==== 原文

[发明专利]淋巴细胞基因重排克隆性检测试剂盒及其检测方法

权利要求书

1.一种用于检测淋巴细胞基因重排克隆性的试剂盒，所述的试剂盒包含容器及容器内所含以下引物组合体：

组合体1：SEQ ID NO：1所示的正向引物+SEQ ID NO：2所示的反向引物；

组合体2：SEQ ID NO：3所示的正向引物+SEQ ID NO：4所示的反向引物；

组合体3：SEQ ID NO：5所示的正向引物+SEQ ID NO：6所示的反向引物；

组合体4：SEQ ID NO：7所示的正向引物+SEQ ID NO：8所示的反向引物；

组合体5：SEQ ID NO：9所示的正向引物+SEQ ID NO：10所示的反向引物；

组合体6：SEQ ID NO：11所示的正向引物+SEQ ID NO：12所示的反向引物；

组合体7：SEQ ID NO：13所示的正向引物+SEQ ID NO：14所示的反向引物；

组合体8：SEQ ID NO：15所示的正向引物+SEQ ID NO：16所示的反向引物；

组合体9：SEQ ID NO：17所示的正向引物+SEQ ID NO：18所示的反向引物；

组合体10：SEQ ID NO：19所示的正向引物+SEQ ID NO：20所示的反向引物；

组合体11：SEQ ID NO：21所示的正向引物+SEQ ID NO：22所示的反向引物；

组合体12：SEQ ID NO：23所示的正向引物+SEQ ID NO：24所示的反向引物；

组合体13：SEQ ID NO：25所示的正向引物+SEQ ID NO：.26所示的反向引物；

组合体14：SEQ ID NO：27所示的正向引物+SEQ ID NO：28所示的反向引物。

2.根据权利要求1所述的一种用于检测淋巴细胞基因重排克隆性的试剂盒，其特征在于，组合体中两种引物的比例为1∶3-3∶1，浓度为10pmol/ul。

========
==== 所给数据

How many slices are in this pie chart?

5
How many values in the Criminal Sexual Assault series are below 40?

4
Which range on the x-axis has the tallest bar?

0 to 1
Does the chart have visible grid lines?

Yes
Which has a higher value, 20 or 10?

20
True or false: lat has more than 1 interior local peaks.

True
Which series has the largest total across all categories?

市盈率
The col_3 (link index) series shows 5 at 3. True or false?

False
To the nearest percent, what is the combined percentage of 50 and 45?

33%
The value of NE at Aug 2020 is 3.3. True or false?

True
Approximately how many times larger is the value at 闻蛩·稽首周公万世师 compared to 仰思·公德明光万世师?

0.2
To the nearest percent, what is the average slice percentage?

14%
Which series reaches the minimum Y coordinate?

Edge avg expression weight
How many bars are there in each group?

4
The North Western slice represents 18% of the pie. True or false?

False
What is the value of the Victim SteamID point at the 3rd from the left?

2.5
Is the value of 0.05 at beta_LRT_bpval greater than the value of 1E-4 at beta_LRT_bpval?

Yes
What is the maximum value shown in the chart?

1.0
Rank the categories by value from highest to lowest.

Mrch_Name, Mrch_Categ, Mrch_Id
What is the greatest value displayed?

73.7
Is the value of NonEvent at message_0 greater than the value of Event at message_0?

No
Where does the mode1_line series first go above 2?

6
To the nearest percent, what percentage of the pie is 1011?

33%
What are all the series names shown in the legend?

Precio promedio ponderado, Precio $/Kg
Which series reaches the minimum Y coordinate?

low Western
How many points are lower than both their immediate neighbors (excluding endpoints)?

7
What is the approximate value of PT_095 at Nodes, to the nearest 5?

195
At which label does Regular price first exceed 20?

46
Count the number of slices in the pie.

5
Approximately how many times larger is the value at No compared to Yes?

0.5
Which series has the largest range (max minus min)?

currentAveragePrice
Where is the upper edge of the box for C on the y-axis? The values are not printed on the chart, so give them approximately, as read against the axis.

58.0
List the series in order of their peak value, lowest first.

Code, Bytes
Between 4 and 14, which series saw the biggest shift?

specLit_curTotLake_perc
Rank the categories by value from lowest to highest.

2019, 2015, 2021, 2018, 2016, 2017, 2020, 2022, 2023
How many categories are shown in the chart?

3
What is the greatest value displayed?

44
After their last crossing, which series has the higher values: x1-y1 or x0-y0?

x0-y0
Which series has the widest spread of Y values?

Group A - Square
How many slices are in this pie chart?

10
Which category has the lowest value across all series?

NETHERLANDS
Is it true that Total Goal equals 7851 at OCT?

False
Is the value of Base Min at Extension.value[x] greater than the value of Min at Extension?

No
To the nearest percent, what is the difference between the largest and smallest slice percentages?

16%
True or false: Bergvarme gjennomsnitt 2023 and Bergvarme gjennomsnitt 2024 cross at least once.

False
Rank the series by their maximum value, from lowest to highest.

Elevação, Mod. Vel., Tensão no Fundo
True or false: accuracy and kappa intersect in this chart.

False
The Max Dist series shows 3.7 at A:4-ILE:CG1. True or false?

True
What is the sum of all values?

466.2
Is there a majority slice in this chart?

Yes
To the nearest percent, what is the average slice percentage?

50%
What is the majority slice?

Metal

========

一字不改地输出原文中的一段：从含有“组合体9：SEQ ID NO”的词句开始，到“SEQ ID NO：28所示的反向引物。”为止。 上述数据取自其他来源。

组合体9：SEQ ID NO：17所示的正向引物+SEQ ID NO：18所示的反向引物；

组合体10：SEQ ID NO：19所示的正向引物+SEQ ID NO：20所示的反向引物；

组合体11：SEQ ID NO：21所示的正向引物+SEQ ID NO：22所示的反向引物；

组合体12：SEQ ID NO：23所示的正向引物+SEQ ID NO：24所示的反向引物；

组合体13：SEQ ID NO：25所示的正向引物+SEQ ID NO：.26所示的反向引物；

组合体14：SEQ ID NO：27所示的正向引物+SEQ ID NO：28所示的反向引物。